June 29th, 2017 | Jennifer Nimer
Our attorneys assist Muslims who have been profiled, discriminated against or unduly detained at border crossings, airports, and in other similar circumstances. This FAQ discusses your rights when traveling through the U.S. border.
Religious and political beliefs, associations, and practices are protected by the First Amendment. However, customs officers have sometimes asked Muslim travelers about their religious affiliation, religious practices, association with religious institutions, and political opinions.
If you are a U.S. citizen or lawful permanent resident, you do not have to answer questions about your religious beliefs and practices or political opinions, and you cannot be denied entry to the United States for declining to answer such questions. If customs officers persist in asking you such questions, you can request to see a supervisor.

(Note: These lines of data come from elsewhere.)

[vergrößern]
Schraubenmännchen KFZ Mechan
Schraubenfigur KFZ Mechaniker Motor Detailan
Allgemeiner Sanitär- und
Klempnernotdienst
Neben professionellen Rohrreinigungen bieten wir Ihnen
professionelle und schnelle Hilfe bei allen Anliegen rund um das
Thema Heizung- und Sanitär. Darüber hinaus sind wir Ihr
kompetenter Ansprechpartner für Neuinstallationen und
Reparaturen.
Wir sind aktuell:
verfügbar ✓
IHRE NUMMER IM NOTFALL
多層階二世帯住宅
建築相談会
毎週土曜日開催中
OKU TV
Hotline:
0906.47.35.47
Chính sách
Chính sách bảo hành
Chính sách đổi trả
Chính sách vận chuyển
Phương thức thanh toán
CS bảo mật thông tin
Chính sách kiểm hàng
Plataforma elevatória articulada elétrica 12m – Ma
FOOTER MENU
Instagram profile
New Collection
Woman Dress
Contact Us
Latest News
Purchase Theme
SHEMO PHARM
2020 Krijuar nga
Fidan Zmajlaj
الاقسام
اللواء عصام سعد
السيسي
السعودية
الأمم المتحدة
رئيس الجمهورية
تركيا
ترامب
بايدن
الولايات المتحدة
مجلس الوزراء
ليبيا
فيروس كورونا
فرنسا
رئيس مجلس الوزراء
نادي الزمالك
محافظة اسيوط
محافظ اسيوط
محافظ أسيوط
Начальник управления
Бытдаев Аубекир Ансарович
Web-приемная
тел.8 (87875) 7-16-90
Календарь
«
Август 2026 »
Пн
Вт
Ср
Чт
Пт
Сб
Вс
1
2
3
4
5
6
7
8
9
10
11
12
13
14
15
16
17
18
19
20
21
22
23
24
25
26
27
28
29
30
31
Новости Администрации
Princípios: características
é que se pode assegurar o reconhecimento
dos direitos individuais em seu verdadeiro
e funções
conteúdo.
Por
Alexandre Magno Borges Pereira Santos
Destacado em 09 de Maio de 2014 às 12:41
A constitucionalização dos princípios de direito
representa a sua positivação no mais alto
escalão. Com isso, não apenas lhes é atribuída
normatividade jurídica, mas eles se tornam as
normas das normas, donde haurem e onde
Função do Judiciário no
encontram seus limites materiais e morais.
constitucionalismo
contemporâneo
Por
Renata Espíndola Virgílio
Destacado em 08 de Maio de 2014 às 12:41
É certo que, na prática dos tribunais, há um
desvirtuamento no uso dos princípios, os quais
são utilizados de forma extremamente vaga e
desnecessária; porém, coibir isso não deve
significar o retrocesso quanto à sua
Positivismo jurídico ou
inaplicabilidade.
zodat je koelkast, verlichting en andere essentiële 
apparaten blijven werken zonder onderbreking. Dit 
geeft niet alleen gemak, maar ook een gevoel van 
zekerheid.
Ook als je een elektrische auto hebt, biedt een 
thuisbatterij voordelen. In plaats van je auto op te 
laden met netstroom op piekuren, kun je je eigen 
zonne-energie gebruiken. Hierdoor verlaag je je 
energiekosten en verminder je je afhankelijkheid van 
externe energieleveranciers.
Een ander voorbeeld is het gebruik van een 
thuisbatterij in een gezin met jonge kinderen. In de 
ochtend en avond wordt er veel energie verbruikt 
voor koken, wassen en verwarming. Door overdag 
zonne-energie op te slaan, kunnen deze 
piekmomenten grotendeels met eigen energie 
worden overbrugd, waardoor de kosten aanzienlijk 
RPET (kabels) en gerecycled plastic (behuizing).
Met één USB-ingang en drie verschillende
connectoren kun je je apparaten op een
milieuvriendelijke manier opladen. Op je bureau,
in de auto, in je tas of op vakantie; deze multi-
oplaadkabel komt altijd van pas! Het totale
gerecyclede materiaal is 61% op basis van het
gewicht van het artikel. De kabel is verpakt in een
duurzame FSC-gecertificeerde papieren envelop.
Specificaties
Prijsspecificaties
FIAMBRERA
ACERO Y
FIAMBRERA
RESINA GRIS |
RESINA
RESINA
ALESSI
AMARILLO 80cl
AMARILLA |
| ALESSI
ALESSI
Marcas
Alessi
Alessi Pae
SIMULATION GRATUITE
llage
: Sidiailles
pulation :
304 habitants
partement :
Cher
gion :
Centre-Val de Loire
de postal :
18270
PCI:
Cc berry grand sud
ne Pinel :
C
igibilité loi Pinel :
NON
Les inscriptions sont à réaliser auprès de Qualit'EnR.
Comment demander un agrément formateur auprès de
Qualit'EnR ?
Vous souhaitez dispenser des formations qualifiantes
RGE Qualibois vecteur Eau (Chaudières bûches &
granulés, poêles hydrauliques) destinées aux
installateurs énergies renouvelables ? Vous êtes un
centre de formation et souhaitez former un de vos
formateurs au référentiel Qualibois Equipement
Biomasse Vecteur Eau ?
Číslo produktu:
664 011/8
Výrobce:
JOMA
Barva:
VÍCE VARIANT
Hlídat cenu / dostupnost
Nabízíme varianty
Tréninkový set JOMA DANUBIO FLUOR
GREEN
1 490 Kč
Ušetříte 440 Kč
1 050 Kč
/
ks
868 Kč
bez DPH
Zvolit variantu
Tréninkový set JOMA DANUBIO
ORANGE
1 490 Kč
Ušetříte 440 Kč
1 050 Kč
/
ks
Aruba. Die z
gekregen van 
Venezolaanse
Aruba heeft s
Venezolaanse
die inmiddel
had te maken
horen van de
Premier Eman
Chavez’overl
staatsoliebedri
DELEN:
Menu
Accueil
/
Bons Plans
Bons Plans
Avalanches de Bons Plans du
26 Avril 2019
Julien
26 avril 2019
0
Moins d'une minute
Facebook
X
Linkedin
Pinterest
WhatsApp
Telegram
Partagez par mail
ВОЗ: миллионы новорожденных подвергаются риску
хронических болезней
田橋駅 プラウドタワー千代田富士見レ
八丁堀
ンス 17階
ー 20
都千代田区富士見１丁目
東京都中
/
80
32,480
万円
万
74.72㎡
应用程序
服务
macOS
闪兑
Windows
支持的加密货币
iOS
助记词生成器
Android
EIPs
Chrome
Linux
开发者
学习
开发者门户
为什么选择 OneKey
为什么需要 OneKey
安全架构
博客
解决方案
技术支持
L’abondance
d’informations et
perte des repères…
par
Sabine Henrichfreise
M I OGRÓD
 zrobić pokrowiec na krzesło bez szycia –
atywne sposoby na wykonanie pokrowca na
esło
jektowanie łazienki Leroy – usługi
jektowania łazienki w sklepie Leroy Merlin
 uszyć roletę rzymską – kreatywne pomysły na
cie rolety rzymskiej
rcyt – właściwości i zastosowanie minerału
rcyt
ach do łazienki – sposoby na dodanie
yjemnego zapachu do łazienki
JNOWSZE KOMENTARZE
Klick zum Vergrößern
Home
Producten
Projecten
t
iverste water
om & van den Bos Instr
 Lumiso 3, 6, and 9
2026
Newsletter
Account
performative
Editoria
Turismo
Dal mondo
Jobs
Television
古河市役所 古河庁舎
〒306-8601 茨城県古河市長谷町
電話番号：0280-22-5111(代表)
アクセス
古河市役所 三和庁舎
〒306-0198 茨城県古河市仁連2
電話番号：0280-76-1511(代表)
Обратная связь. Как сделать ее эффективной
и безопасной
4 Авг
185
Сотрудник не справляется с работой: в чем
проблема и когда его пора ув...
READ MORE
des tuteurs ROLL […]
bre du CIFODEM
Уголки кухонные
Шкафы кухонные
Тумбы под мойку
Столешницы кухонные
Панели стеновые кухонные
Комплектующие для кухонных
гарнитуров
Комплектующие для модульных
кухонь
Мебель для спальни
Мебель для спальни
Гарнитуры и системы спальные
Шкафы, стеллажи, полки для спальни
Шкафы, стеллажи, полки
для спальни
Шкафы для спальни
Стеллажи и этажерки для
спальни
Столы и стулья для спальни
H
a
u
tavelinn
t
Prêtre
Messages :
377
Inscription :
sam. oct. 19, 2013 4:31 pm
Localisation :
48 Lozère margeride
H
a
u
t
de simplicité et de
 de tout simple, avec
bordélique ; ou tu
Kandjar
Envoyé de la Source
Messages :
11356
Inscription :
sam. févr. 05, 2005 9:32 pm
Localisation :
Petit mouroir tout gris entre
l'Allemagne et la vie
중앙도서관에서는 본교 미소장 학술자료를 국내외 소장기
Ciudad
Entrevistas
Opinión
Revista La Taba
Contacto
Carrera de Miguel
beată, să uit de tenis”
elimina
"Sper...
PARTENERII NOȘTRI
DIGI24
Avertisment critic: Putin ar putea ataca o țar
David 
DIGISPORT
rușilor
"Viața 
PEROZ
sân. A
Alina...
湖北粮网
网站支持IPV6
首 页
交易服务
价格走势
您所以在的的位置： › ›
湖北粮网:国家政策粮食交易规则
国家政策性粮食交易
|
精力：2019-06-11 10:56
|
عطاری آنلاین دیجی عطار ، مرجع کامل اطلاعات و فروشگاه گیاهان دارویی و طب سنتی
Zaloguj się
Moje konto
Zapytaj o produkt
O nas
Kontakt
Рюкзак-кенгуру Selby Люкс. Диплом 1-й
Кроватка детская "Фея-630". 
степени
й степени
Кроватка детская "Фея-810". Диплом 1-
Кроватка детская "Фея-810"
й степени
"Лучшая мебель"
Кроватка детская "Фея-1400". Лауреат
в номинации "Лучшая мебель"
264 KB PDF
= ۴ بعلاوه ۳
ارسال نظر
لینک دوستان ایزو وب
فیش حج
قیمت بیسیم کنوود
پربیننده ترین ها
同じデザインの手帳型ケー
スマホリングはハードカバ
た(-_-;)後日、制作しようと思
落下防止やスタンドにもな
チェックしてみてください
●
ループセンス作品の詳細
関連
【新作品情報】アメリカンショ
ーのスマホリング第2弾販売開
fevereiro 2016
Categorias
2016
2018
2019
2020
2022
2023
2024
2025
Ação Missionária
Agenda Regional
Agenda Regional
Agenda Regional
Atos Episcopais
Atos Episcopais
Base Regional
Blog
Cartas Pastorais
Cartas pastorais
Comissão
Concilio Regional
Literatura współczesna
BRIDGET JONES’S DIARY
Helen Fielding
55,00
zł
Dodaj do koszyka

If you are a non-citizen visa holder, you may decline to answer general questions about your religious beliefs and political opinions, but doing so may lead to delay or additional questioning, or possibly denial of your entry into the country. If you are told you cannot enter the country and you fear you might be persecuted or tortured if you are sent back to the country from which you traveled, you may tell the customs officer about your fear and ask for asylum.
Some travelers are asked to provide their laptop passwords or unlock their mobile phones. Whether you have a right to decline to provide this information is a contested legal issue. The extent to which officers have the authority to search or copy files in your electronic devices without any reasonable suspicion that the devices contain evidence of wrongdoing is also a contested issue.
U.S. citizens cannot be denied entry to the United States for refusing to provide passwords or unlock devices, but refusal to do so might lead to delay, lengthy questioning, and/or officers seizing your device for further inspection.
For lawful permanent residents and non-citizen visa holders, refusing to cooperate might also lead to officers denying your entry into the country. If an officer searches and/or confiscates your laptop or cell phone, write down his or her name and get a receipt for your property.
Generally, customs officers may stop, detain, and search any person or item at the border. This is true even if there is nothing suspicious about you or your luggage. The government believes this authority to search without individualized suspicion extends to searches of electronic devices such as laptops and cell phones, but that is a contested legal issue. Officers, however, may not select you for a personal search or secondary inspection based on your religion, race, national origin, gender, ethnicity, or political beliefs.
Customs officers have the authority to ask your immigration status when you are entering or returning to the United States or leaving the country. They have the power to determine whether non-U.S. citizens and lawful permanent residents have the right to enter the country. These questions are generally asked of all travelers during primary screening.
If you are selected for further screening, called secondary screening, your right to refuse to answer questions depends on your immigration status:
If you are a U.S. citizen and you have presented a valid passport, you do not have to answer officers’ further questions, although refusing to answer routine questions about the nature and purpose of your travel could result in delay and/or further inspection. You have the right to request to speak to an attorney before answering any questions that go beyond proof of your immigration status.
If you are a lawful permanent resident, we recommend you answer officers’ questions. Your right to counsel at the border is not the same as a US citizen and thus CBP officers may not allow you to call an attorney. If CBP attempts to deny you entry you should ask to speak to the supervisor in charge of LPR admissions. You should never sign an I-407 form (relinquishing your green card).
If you are a non-citizen visa holder, you may be denied entry into the United States if you refuse to answer officers’ questions. Officers, however, may not select you for questioning based on your religion, race, national origin, gender, ethnicity, or political beliefs. If you are told you cannot enter the country and you fear you might be persecuted or tortured if you are sent back to the country from which you traveled, you may tell the customs officer about your fear and ask for asylum.